TASK BRIEF
The data is to be retyped in full, exactly.

STUDY MATERIAL
=== Section Start ===

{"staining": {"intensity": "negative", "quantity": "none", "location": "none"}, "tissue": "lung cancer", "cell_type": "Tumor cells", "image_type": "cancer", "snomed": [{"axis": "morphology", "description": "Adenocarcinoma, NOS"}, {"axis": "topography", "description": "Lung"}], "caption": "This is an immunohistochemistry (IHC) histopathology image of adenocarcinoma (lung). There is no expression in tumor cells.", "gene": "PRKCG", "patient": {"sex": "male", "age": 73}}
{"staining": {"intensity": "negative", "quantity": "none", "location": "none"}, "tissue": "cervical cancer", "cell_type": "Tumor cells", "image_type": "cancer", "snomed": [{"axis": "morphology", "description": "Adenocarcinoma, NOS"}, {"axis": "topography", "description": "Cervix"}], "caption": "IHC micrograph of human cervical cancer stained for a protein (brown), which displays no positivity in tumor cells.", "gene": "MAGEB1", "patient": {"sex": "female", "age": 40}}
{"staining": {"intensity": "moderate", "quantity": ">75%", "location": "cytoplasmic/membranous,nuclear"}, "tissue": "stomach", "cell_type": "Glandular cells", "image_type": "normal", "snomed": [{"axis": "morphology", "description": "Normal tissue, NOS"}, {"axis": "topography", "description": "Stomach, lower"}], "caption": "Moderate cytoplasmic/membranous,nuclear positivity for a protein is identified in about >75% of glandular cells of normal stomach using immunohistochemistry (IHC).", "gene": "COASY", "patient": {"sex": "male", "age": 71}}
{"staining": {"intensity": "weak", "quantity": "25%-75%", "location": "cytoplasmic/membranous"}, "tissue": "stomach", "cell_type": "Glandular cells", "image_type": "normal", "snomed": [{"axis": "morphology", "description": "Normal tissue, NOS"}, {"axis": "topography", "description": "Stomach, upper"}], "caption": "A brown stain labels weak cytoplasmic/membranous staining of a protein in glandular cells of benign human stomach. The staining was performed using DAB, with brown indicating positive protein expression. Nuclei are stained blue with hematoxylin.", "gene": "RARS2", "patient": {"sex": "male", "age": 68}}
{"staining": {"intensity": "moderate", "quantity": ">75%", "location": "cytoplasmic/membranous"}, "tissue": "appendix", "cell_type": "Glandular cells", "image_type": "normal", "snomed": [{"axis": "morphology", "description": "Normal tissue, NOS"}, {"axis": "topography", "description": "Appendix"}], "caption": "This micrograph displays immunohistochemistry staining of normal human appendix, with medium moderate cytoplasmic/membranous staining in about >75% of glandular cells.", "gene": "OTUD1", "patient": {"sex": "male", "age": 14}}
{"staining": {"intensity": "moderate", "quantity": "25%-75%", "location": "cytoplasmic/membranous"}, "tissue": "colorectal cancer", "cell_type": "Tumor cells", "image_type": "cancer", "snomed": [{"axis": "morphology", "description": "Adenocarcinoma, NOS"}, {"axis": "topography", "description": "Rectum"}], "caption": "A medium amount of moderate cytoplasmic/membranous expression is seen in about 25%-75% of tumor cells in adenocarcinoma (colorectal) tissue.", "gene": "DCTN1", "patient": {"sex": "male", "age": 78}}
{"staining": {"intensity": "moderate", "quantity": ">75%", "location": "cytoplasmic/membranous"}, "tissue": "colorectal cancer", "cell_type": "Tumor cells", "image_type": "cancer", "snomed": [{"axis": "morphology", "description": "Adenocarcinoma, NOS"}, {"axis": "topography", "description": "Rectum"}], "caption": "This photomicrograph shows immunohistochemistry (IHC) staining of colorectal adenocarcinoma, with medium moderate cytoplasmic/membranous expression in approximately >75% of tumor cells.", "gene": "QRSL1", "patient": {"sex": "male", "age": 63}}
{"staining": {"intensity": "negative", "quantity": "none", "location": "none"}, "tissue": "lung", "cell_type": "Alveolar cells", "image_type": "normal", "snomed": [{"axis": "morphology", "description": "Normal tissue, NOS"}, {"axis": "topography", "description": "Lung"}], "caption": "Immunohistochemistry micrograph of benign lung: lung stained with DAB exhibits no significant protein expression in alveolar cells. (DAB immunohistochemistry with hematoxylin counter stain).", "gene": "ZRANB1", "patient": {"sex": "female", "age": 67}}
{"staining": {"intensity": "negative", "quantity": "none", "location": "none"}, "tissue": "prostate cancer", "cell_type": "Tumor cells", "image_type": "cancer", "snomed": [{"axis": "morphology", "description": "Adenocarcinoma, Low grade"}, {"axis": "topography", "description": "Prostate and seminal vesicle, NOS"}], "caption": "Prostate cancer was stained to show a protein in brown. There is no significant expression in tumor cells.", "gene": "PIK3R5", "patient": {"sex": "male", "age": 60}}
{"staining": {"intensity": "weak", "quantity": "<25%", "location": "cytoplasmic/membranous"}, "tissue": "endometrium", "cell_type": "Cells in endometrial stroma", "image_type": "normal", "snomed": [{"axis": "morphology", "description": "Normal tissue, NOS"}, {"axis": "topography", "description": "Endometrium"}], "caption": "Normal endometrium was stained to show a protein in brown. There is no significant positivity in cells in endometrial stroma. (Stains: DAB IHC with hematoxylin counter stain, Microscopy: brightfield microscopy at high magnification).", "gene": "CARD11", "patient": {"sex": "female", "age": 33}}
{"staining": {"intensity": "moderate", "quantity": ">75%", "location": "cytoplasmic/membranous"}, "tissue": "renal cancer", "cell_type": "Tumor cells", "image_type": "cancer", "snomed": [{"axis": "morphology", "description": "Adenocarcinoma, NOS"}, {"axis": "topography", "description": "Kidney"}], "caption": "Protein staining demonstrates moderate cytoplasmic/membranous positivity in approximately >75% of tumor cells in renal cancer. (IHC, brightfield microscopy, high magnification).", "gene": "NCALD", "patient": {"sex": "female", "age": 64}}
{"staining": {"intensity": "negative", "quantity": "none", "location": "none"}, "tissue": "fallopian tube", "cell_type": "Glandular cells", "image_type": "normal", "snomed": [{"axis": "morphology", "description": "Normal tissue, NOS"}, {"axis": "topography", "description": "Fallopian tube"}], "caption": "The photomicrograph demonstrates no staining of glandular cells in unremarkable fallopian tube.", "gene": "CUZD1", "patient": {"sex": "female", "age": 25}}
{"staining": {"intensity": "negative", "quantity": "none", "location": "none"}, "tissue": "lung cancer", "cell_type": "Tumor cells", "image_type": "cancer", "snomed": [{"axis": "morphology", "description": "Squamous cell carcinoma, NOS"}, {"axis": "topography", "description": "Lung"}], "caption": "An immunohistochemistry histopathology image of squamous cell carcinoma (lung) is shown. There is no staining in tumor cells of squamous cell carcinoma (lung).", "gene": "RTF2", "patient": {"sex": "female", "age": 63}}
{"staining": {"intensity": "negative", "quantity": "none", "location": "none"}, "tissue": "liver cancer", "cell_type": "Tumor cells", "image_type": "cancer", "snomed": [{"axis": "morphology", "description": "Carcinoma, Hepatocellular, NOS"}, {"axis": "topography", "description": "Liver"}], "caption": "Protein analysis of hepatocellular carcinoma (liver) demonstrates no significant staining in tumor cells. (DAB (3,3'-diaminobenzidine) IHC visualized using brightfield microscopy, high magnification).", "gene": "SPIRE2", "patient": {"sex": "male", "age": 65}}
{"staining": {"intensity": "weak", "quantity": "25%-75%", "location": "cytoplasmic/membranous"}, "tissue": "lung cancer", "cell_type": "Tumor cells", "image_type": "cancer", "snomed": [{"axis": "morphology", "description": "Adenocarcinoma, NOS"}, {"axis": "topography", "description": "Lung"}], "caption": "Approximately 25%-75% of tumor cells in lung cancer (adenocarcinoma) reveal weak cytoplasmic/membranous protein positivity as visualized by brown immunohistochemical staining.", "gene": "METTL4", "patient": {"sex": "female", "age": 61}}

=== Section End ===

ANSWER TO THE PROBLEM
{"staining": {"intensity": "negative", "quantity": "none", "location": "none"}, "tissue": "lung cancer", "cell_type": "Tumor cells", "image_type": "cancer", "snomed": [{"axis": "morphology", "description": "Adenocarcinoma, NOS"}, {"axis": "topography", "description": "Lung"}], "caption": "This is an immunohistochemistry (IHC) histopathology image of adenocarcinoma (lung). There is no expression in tumor cells.", "gene": "PRKCG", "patient": {"sex": "male", "age": 73}}
{"staining": {"intensity": "negative", "quantity": "none", "location": "none"}, "tissue": "cervical cancer", "cell_type": "Tumor cells", "image_type": "cancer", "snomed": [{"axis": "morphology", "description": "Adenocarcinoma, NOS"}, {"axis": "topography", "description": "Cervix"}], "caption": "IHC micrograph of human cervical cancer stained for a protein (brown), which displays no positivity in tumor cells.", "gene": "MAGEB1", "patient": {"sex": "female", "age": 40}}
{"staining": {"intensity": "moderate", "quantity": ">75%", "location": "cytoplasmic/membranous,nuclear"}, "tissue": "stomach", "cell_type": "Glandular cells", "image_type": "normal", "snomed": [{"axis": "morphology", "description": "Normal tissue, NOS"}, {"axis": "topography", "description": "Stomach, lower"}], "caption": "Moderate cytoplasmic/membranous,nuclear positivity for a protein is identified in about >75% of glandular cells of normal stomach using immunohistochemistry (IHC).", "gene": "COASY", "patient": {"sex": "male", "age": 71}}
{"staining": {"intensity": "weak", "quantity": "25%-75%", "location": "cytoplasmic/membranous"}, "tissue": "stomach", "cell_type": "Glandular cells", "image_type": "normal", "snomed": [{"axis": "morphology", "description": "Normal tissue, NOS"}, {"axis": "topography", "description": "Stomach, upper"}], "caption": "A brown stain labels weak cytoplasmic/membranous staining of a protein in glandular cells of benign human stomach. The staining was performed using DAB, with brown indicating positive protein expression. Nuclei are stained blue with hematoxylin.", "gene": "RARS2", "patient": {"sex": "male", "age": 68}}
{"staining": {"intensity": "moderate", "quantity": ">75%", "location": "cytoplasmic/membranous"}, "tissue": "appendix", "cell_type": "Glandular cells", "image_type": "normal", "snomed": [{"axis": "morphology", "description": "Normal tissue, NOS"}, {"axis": "topography", "description": "Appendix"}], "caption": "This micrograph displays immunohistochemistry staining of normal human appendix, with medium moderate cytoplasmic/membranous staining in about >75% of glandular cells.", "gene": "OTUD1", "patient": {"sex": "male", "age": 14}}
{"staining": {"intensity": "moderate", "quantity": "25%-75%", "location": "cytoplasmic/membranous"}, "tissue": "colorectal cancer", "cell_type": "Tumor cells", "image_type": "cancer", "snomed": [{"axis": "morphology", "description": "Adenocarcinoma, NOS"}, {"axis": "topography", "description": "Rectum"}], "caption": "A medium amount of moderate cytoplasmic/membranous expression is seen in about 25%-75% of tumor cells in adenocarcinoma (colorectal) tissue.", "gene": "DCTN1", "patient": {"sex": "male", "age": 78}}
{"staining": {"intensity": "moderate", "quantity": ">75%", "location": "cytoplasmic/membranous"}, "tissue": "colorectal cancer", "cell_type": "Tumor cells", "image_type": "cancer", "snomed": [{"axis": "morphology", "description": "Adenocarcinoma, NOS"}, {"axis": "topography", "description": "Rectum"}], "caption": "This photomicrograph shows immunohistochemistry (IHC) staining of colorectal adenocarcinoma, with medium moderate cytoplasmic/membranous expression in approximately >75% of tumor cells.", "gene": "QRSL1", "patient": {"sex": "male", "age": 63}}
{"staining": {"intensity": "negative", "quantity": "none", "location": "none"}, "tissue": "lung", "cell_type": "Alveolar cells", "image_type": "normal", "snomed": [{"axis": "morphology", "description": "Normal tissue, NOS"}, {"axis": "topography", "description": "Lung"}], "caption": "Immunohistochemistry micrograph of benign lung: lung stained with DAB exhibits no significant protein expression in alveolar cells. (DAB immunohistochemistry with hematoxylin counter stain).", "gene": "ZRANB1", "patient": {"sex": "female", "age": 67}}
{"staining": {"intensity": "negative", "quantity": "none", "location": "none"}, "tissue": "prostate cancer", "cell_type": "Tumor cells", "image_type": "cancer", "snomed": [{"axis": "morphology", "description": "Adenocarcinoma, Low grade"}, {"axis": "topography", "description": "Prostate and seminal vesicle, NOS"}], "caption": "Prostate cancer was stained to show a protein in brown. There is no significant expression in tumor cells.", "gene": "PIK3R5", "patient": {"sex": "male", "age": 60}}
{"staining": {"intensity": "weak", "quantity": "<25%", "location": "cytoplasmic/membranous"}, "tissue": "endometrium", "cell_type": "Cells in endometrial stroma", "image_type": "normal", "snomed": [{"axis": "morphology", "description": "Normal tissue, NOS"}, {"axis": "topography", "description": "Endometrium"}], "caption": "Normal endometrium was stained to show a protein in brown. There is no significant positivity in cells in endometrial stroma. (Stains: DAB IHC with hematoxylin counter stain, Microscopy: brightfield microscopy at high magnification).", "gene": "CARD11", "patient": {"sex": "female", "age": 33}}
{"staining": {"intensity": "moderate", "quantity": ">75%", "location": "cytoplasmic/membranous"}, "tissue": "renal cancer", "cell_type": "Tumor cells", "image_type": "cancer", "snomed": [{"axis": "morphology", "description": "Adenocarcinoma, NOS"}, {"axis": "topography", "description": "Kidney"}], "caption": "Protein staining demonstrates moderate cytoplasmic/membranous positivity in approximately >75% of tumor cells in renal cancer. (IHC, brightfield microscopy, high magnification).", "gene": "NCALD", "patient": {"sex": "female", "age": 64}}
{"staining": {"intensity": "negative", "quantity": "none", "location": "none"}, "tissue": "fallopian tube", "cell_type": "Glandular cells", "image_type": "normal", "snomed": [{"axis": "morphology", "description": "Normal tissue, NOS"}, {"axis": "topography", "description": "Fallopian tube"}], "caption": "The photomicrograph demonstrates no staining of glandular cells in unremarkable fallopian tube.", "gene": "CUZD1", "patient": {"sex": "female", "age": 25}}
{"staining": {"intensity": "negative", "quantity": "none", "location": "none"}, "tissue": "lung cancer", "cell_type": "Tumor cells", "image_type": "cancer", "snomed": [{"axis": "morphology", "description": "Squamous cell carcinoma, NOS"}, {"axis": "topography", "description": "Lung"}], "caption": "An immunohistochemistry histopathology image of squamous cell carcinoma (lung) is shown. There is no staining in tumor cells of squamous cell carcinoma (lung).", "gene": "RTF2", "patient": {"sex": "female", "age": 63}}
{"staining": {"intensity": "negative", "quantity": "none", "location": "none"}, "tissue": "liver cancer", "cell_type": "Tumor cells", "image_type": "cancer", "snomed": [{"axis": "morphology", "description": "Carcinoma, Hepatocellular, NOS"}, {"axis": "topography", "description": "Liver"}], "caption": "Protein analysis of hepatocellular carcinoma (liver) demonstrates no significant staining in tumor cells. (DAB (3,3'-diaminobenzidine) IHC visualized using brightfield microscopy, high magnification).", "gene": "SPIRE2", "patient": {"sex": "male", "age": 65}}
{"staining": {"intensity": "weak", "quantity": "25%-75%", "location": "cytoplasmic/membranous"}, "tissue": "lung cancer", "cell_type": "Tumor cells", "image_type": "cancer", "snomed": [{"axis": "morphology", "description": "Adenocarcinoma, NOS"}, {"axis": "topography", "description": "Lung"}], "caption": "Approximately 25%-75% of tumor cells in lung cancer (adenocarcinoma) reveal weak cytoplasmic/membranous protein positivity as visualized by brown immunohistochemical staining.", "gene": "METTL4", "patient": {"sex": "female", "age": 61}}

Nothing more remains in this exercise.